弁護士をつけずに離婚調停に挑むならこの一冊は読んでおこう

あまり一般的には知られていませんが、司法試験では離婚に関する知識はほとんど問われません。そのため、かなり上位で合格する受験生でも、離婚のところはほとんど勉強しません。そんなところを勉強するのはあまりに非効率だからです。単に司法試験に受かったというだけでは、婚姻費用や養育費の計算の仕方もわかりませんし、財産分与についても無知です。下手すれば、法定の離婚原因すらも知らないでしょう。このように、弁護士資格は離婚についての専門家という担保にはなりません。

ところで、日本では法的手続を使って離婚をするには、まず離婚調停から始めなければなりません。調停とは、いわゆるお話合いをする手続で、裁判のように法的に白黒をつけるような手続ではありません。最初から白黒つけるために裁判を起こしたくても、このお話合いを経ないとだめだというのが日本の法律になります。

そして、このお話合いの手続の運営にたずさわるのが家事調停委員。非常勤の裁判所職員です。中高年(40~70歳)の紳士・淑女の男女2名が調停を成立させるべく奔走します。調停委員の中には弁護士などの法律の専門家もいますが、多くは法律については全くの素人さんです。素人さん枠についてはヴェールに包まれた調停委員ネットワークで採用が決まるとのうわさですが(要するに推薦・紹介)、詳しいことはよくわかりません。

このように資格によっても離婚の法律知識は担保されておらず、肝心の手続機関である裁判所は素人集団が調停の進行にたずさわります。日本は、法的手続を使って適正に離婚をしたいという人には厳しい国なのかもしれません。
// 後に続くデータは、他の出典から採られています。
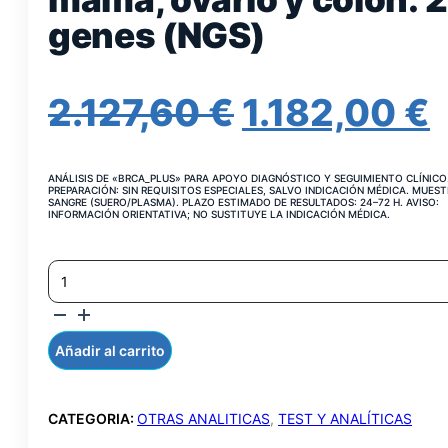
genes (NGS)
EL
2.127,60
€
1.182,00
€
PRECIO
ANÁLISIS DE «BRCA_PLUS» PARA APOYO DIAGNÓSTICO Y SEGUIMIENTO CLÍNICO
ORIGINAL
PREPARACIÓN: SIN REQUISITOS ESPECIALES, SALVO INDICACIÓN MÉDICA. MUEST
SANGRE (SUERO/PLASMA). PLAZO ESTIMADO DE RESULTADOS: 24–72 H. AVISO:
INFORMACIÓN ORIENTATIVA; NO SUSTITUYE LA INDICACIÓN MÉDICA.
ERA:
CÁNCER
2.127,60 €.
1
FAMILIAR
DE
MAMA,
OVARIO
Añadir al carrito
Y
COLON:
29
CATEGORIA:
OTRAS ANALITICAS
,
TEST Y ANALÍTICAS
GENES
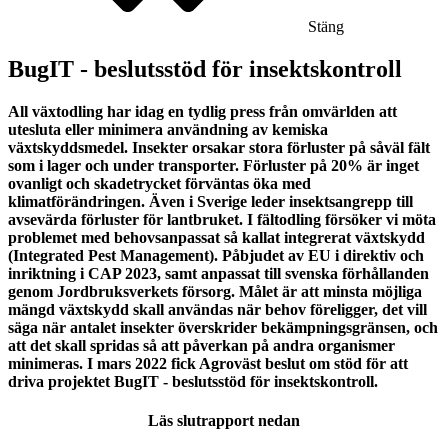
Stäng
BugIT - beslutsstöd för insektskontroll
All växtodling har idag en tydlig press från omvärlden att
utesluta eller minimera användning av kemiska
växtskyddsmedel. Insekter orsakar stora förluster på såväl fält
som i lager och under transporter. Förluster på 20% är inget
ovanligt och skadetrycket förväntas öka med
klimatförändringen. Även i Sverige leder insektsangrepp till
avsevärda förluster för lantbruket. I fältodling försöker vi möta
problemet med behovsanpassat så kallat integrerat växtskydd
(Integrated Pest Management). Påbjudet av EU i direktiv och
inriktning i CAP 2023, samt anpassat till svenska förhållanden
genom Jordbruksverkets försorg. Målet är att minsta möjliga
mängd växtskydd skall användas när behov föreligger, det vill
säga när antalet insekter överskrider bekämpningsgränsen, och
att det skall spridas så att påverkan på andra organismer
minimeras. I mars 2022 fick Agroväst beslut om stöd för att
driva projektet BugIT - beslutsstöd för insektskontroll.
Läs slutrapport nedan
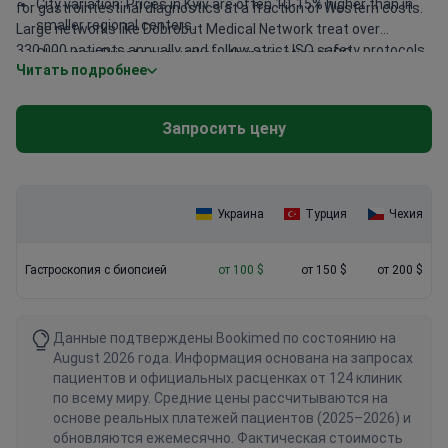
City variation: Prices in Kyiv are often 10-15% higher than in
for gastrointestinal diagnostics at a fraction of Western costs.
smaller regional centers.
Large networks like Dobrobut Medical Network treat over
330,000 patients annually and follow strict ISO safety protocols.
Clinic tier: Private networks with international ISO
Читать подробнее
Many gastroenterologists in major cities like Kyiv and Odesa
certification may charge more for modern facilities.
have over 20 years of experience. Some doctors even hold
memberships in the European Association for the Study of the
Запросить цену
Liver. This level of expertise is accessible without the long wait
times common in other countries.
Украина
Турция
Чехия
Гастроскопия с биопсией
от 100 $
от 150 $
от 200 $
Данные подтверждены Bookimed по состоянию на
August 2026 года. Информация основана на запросах
пациентов и официальных расценках от 124 клиник
по всему миру. Средние цены рассчитываются на
основе реальных платежей пациентов (2025–2026) и
обновляются ежемесячно. Фактическая стоимость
さて、離婚調停の場合、結構な数の人が弁護士なしで調停にのぞみます。離婚するしないや、子供の親権のような話は、感情的な部分もあるので調停委員に間に入ってもらって感情のおもむくままに当事者同士で話あってもらえばいいかもしれません。しかし、養育費・婚姻費用、財産分与などの金の話はまた別問題です。これらについてはある程度計算方法が決まっているので、きちんと知識を持っておかないと大損することになります。個人的には、相手からお金を取れる側はきちんと弁護士をつけて相手の収入や財産を調べてもらった方がいいと思います。ですので、以下は主にお金を取られる側に向けて書きます。
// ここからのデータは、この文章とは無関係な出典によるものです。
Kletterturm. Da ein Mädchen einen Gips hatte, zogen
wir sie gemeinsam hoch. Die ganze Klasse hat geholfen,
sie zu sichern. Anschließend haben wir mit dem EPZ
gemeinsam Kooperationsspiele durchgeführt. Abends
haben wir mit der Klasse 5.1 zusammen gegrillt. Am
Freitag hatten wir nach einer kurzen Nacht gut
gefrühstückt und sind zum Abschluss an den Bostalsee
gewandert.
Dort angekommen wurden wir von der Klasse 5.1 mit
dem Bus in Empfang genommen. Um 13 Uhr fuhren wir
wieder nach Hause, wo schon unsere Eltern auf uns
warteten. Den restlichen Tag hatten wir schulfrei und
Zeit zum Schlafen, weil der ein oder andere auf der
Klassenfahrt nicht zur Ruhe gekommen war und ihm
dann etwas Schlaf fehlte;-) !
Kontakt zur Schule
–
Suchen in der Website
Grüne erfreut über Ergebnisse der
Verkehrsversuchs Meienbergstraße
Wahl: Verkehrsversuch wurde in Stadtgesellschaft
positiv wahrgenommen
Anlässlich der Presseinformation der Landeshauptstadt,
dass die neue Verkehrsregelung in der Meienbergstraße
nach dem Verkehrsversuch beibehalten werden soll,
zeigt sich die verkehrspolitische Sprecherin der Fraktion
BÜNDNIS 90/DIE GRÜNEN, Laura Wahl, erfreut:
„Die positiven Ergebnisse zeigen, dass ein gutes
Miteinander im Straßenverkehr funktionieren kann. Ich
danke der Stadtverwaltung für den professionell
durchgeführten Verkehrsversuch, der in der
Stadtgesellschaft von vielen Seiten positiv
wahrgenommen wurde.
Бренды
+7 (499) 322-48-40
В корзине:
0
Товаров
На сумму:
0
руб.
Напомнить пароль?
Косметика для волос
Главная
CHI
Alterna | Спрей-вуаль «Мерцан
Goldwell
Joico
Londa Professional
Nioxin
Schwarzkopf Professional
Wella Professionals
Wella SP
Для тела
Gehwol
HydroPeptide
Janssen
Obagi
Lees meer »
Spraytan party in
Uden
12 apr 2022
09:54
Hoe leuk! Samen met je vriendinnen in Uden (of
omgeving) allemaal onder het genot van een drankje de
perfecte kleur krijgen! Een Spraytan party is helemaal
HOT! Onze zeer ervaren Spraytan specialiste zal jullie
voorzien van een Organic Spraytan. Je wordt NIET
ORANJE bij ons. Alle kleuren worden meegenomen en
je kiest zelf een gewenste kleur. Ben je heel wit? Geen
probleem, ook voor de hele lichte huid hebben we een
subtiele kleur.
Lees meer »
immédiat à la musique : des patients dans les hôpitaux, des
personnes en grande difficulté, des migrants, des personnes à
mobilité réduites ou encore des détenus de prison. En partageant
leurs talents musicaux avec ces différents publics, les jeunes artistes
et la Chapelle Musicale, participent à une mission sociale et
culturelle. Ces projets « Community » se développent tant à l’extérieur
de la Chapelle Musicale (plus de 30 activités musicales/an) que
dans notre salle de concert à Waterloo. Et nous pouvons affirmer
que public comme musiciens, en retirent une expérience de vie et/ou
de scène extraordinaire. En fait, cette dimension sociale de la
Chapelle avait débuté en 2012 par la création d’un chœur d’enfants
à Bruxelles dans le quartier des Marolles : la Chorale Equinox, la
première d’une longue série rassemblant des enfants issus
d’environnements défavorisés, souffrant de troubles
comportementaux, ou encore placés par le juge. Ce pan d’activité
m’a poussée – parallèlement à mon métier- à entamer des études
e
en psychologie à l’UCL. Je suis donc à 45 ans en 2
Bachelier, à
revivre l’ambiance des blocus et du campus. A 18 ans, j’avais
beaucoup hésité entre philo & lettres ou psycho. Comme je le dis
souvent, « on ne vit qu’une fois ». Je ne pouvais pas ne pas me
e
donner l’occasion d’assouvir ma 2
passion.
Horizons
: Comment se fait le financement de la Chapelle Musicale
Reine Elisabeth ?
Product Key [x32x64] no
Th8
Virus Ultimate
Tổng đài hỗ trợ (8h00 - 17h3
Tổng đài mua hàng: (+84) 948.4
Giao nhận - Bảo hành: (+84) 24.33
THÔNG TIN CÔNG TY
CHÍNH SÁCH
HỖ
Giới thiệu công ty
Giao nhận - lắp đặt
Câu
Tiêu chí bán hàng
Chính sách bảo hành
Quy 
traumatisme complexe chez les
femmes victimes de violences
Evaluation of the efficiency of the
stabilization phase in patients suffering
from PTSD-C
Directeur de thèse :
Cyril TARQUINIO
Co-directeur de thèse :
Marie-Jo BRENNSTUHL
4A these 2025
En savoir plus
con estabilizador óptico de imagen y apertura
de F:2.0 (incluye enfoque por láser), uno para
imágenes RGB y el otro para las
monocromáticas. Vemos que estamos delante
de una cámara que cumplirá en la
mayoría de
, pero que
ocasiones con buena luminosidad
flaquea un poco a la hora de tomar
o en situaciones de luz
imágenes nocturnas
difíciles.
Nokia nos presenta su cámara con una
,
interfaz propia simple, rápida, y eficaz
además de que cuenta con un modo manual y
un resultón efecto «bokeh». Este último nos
調停は話合いなんだからと知識武装をしない人もいますが、「俺は一円たりとも払わない。」「私のものは私のもの。相手のものも全部私のもの。」と腹を決めたある意味最強な人以外の常識人が知識武装しないまま調停にのぞむは非常に危険です。特にお金を取られる側は十分な知識をもっておくべきです。
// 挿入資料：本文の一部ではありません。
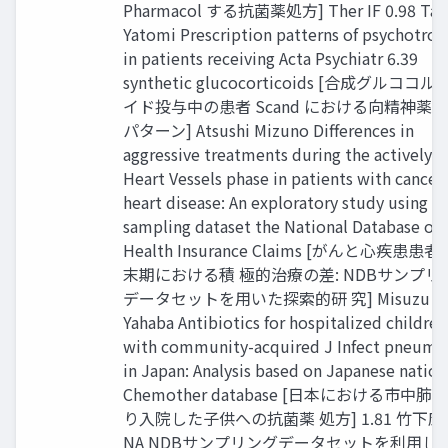
Pharmacol する抗菌薬処方] Ther IF 0.98 Tai
Yatomi Prescription patterns of psychotrop
in patients receiving Acta Psychiatr 6.39
synthetic glucocorticoids [合成グルココ
イド投与中の患者 Scand における向精神薬
パターン] Atsushi Mizuno Differences in
aggressive treatments during the actively d
Heart Vessels phase in patients with cancer
heart disease: An exploratory study using t
sampling dataset the National Database of
Health Insurance Claims [がんと心疾患患
末期における積 極的治療の差: NDBサンプリ
データセットを用いた探索的研 究] Misuzu
Yahaba Antibiotics for hospitalized children
with community-acquired J Infect pneumo
in Japan: Analysis based on Japanese nation
Chemother database [日本における市中肺
り入院した子供への抗菌薬 処方] 1.81 竹下康
NA NDBサンプリングデータセットを利用し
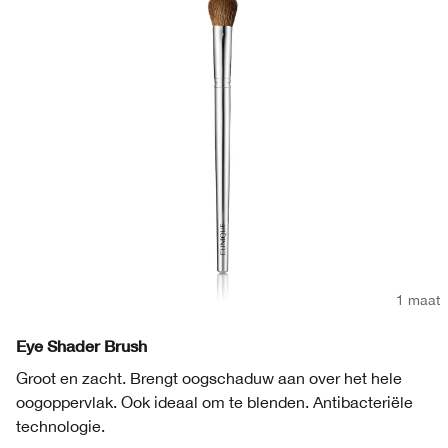
1 maat
Eye Shader Brush
Groot en zacht. Brengt oogschaduw aan over het hele
oogoppervlak. Ook ideaal om te blenden. Antibacteriële
technologie.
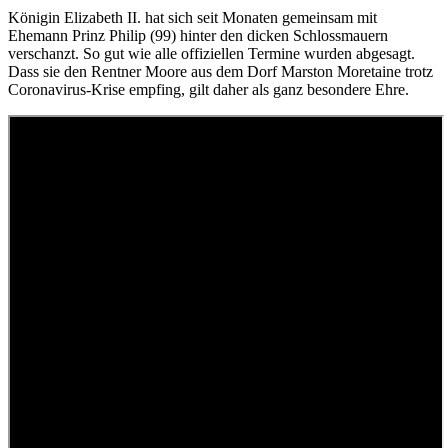
Königin Elizabeth II. hat sich seit Monaten gemeinsam mit
Ehemann Prinz Philip (99) hinter den dicken Schlossmauern
verschanzt. So gut wie alle offiziellen Termine wurden abgesagt.
Dass sie den Rentner Moore aus dem Dorf Marston Moretaine trotz
Coronavirus-Krise empfing, gilt daher als ganz besondere Ehre.
Video:
kaltura.com
Die 94-Jährige nutzte für den Ritterschlag ein Schwert, das einst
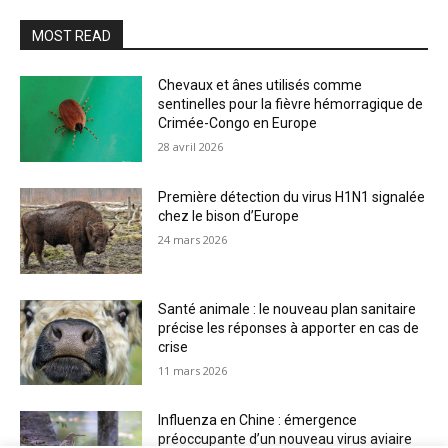
MOST READ
Chevaux et ânes utilisés comme
sentinelles pour la fièvre hémorragique de
Crimée-Congo en Europe
28 avril 2026
Première détection du virus H1N1 signalée
chez le bison d’Europe
24 mars 2026
Santé animale : le nouveau plan sanitaire
précise les réponses à apporter en cas de
crise
11 mars 2026
Influenza en Chine : émergence
préoccupante d’un nouveau virus aviaire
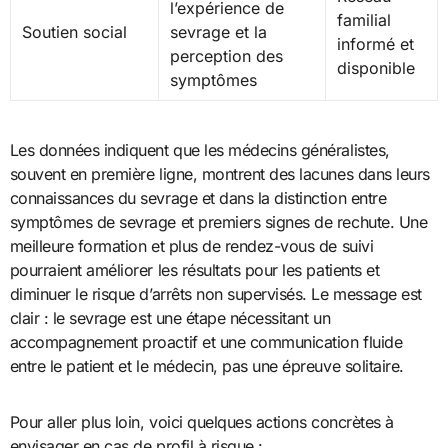
l’expérience de
familial
Soutien social
sevrage et la
informé et
perception des
disponible
symptômes
Les données indiquent que les médecins généralistes,
souvent en première ligne, montrent des lacunes dans leurs
connaissances du sevrage et dans la distinction entre
symptômes de sevrage et premiers signes de rechute. Une
meilleure formation et plus de rendez-vous de suivi
pourraient améliorer les résultats pour les patients et
diminuer le risque d’arrêts non supervisés. Le message est
clair : le sevrage est une étape nécessitant un
accompagnement proactif et une communication fluide
entre le patient et le médecin, pas une épreuve solitaire.
Pour aller plus loin, voici quelques actions concrètes à
envisager en cas de profil à risque :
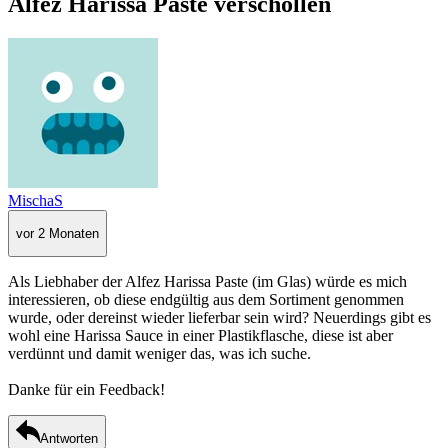
Alfez Harissa Paste verschollen
MischaS
vor 2 Monaten
Als Liebhaber der Alfez Harissa Paste (im Glas) würde es mich
interessieren, ob diese endgültig aus dem Sortiment genommen
wurde, oder dereinst wieder lieferbar sein wird? Neuerdings gibt es
wohl eine Harissa Sauce in einer Plastikflasche, diese ist aber
verdünnt und damit weniger das, was ich suche.
Danke für ein Feedback!
Antworten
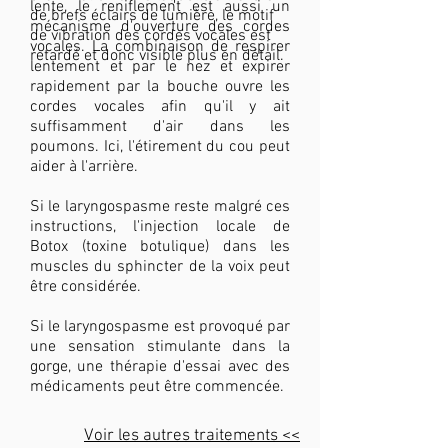
lente, le reniflement est aussi un
de brefs éclairs de lumière, le motif
mécanisme d'ouverture des cordes
de vibration des cordes vocales est
vocales. La combinaison de respirer
retardé et donc visible plus en détail.
lentement et par le nez et expirer
rapidement par la bouche ouvre les
cordes vocales afin qu'il y ait
suffisamment d'air dans les
poumons. Ici, l'étirement du cou peut
aider à l'arrière.
Si le laryngospasme reste malgré ces
instructions, l'injection locale de
Botox (toxine botulique) dans les
muscles du sphincter de la voix peut
être considérée.
Si le laryngospasme est provoqué par
une sensation stimulante dans la
gorge, une thérapie d'essai avec des
médicaments peut être commencée.
Voir les autres traitements <<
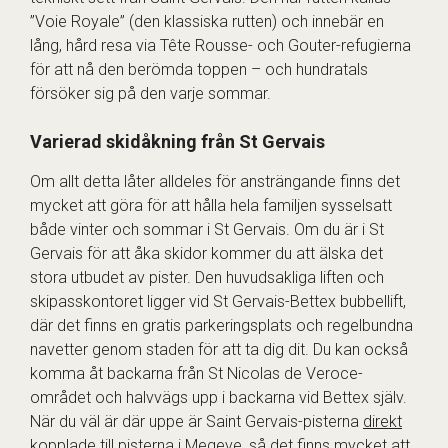
”Voie Royale” (den klassiska rutten) och innebär en
lång, hård resa via Tête Rousse- och Gouter-refugierna
för att nå den berömda toppen – och hundratals
försöker sig på den varje sommar.
Varierad skidåkning från St Gervais
Om allt detta låter alldeles för ansträngande finns det
mycket att göra för att hålla hela familjen sysselsatt
både vinter och sommar i St Gervais. Om du är i St
Gervais för att åka skidor kommer du att älska det
stora utbudet av pister. Den huvudsakliga liften och
skipasskontoret ligger vid St Gervais-Bettex bubbellift,
där det finns en gratis parkeringsplats och regelbundna
navetter genom staden för att ta dig dit. Du kan också
komma åt backarna från St Nicolas de Veroce-
området och halvvägs upp i backarna vid Bettex själv.
När du väl är där uppe är Saint Gervais-pisterna
direkt
kopplade till pisterna i Megeve
, så det finns mycket att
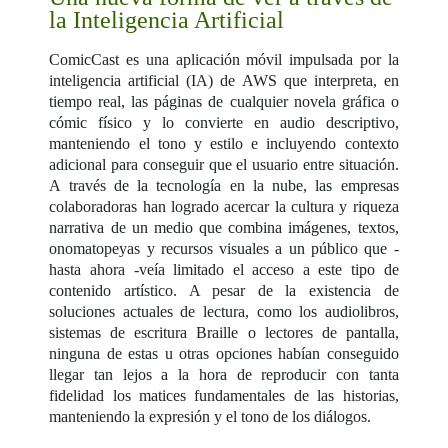
la Inteligencia Artificial
ComicCast es una aplicación móvil impulsada por la
inteligencia artificial (IA) de AWS que interpreta, en
tiempo real, las páginas de cualquier novela gráfica o
cómic físico y lo convierte en audio descriptivo,
manteniendo el tono y estilo e incluyendo contexto
adicional para conseguir que el usuario entre situación.
A través de la tecnología en la nube, las empresas
colaboradoras han logrado acercar la cultura y riqueza
narrativa de un medio que combina imágenes, textos,
onomatopeyas y recursos visuales a un público que -
hasta ahora -veía limitado el acceso a este tipo de
contenido artístico. A pesar de la existencia de
soluciones actuales de lectura, como los audiolibros,
sistemas de escritura Braille o lectores de pantalla,
ninguna de estas u otras opciones habían conseguido
llegar tan lejos a la hora de reproducir con tanta
fidelidad los matices fundamentales de las historias,
manteniendo la expresión y el tono de los diálogos.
人間予想できないことには、恐怖を感じて弱気な選択をしてしまいがちです。知識がなければ、調停委員のなんら法的な根拠をもたない説得をうのみにしてしまったり、相手の法外な要求をのんでしまうおそれが高まります。一方、ドンパチ(審判・裁判)した場合の予想される結果を認識していれば、無茶な要求は突っぱねることができます。

そこで、最低限読んでおきたいのがこの1冊。

本書は裁判官が書いた離婚調停の解説本です。主に素人の調停委員向けに書かれているので、素人にも十分理解できる内容となっています。お金を取られるだけの稼ぎがある人なら十分理解できます。わかりやすいからといって表面をなぞっただけの薄い内容でもありません。とりあえずこれ1冊持っておけば十分というレベルです。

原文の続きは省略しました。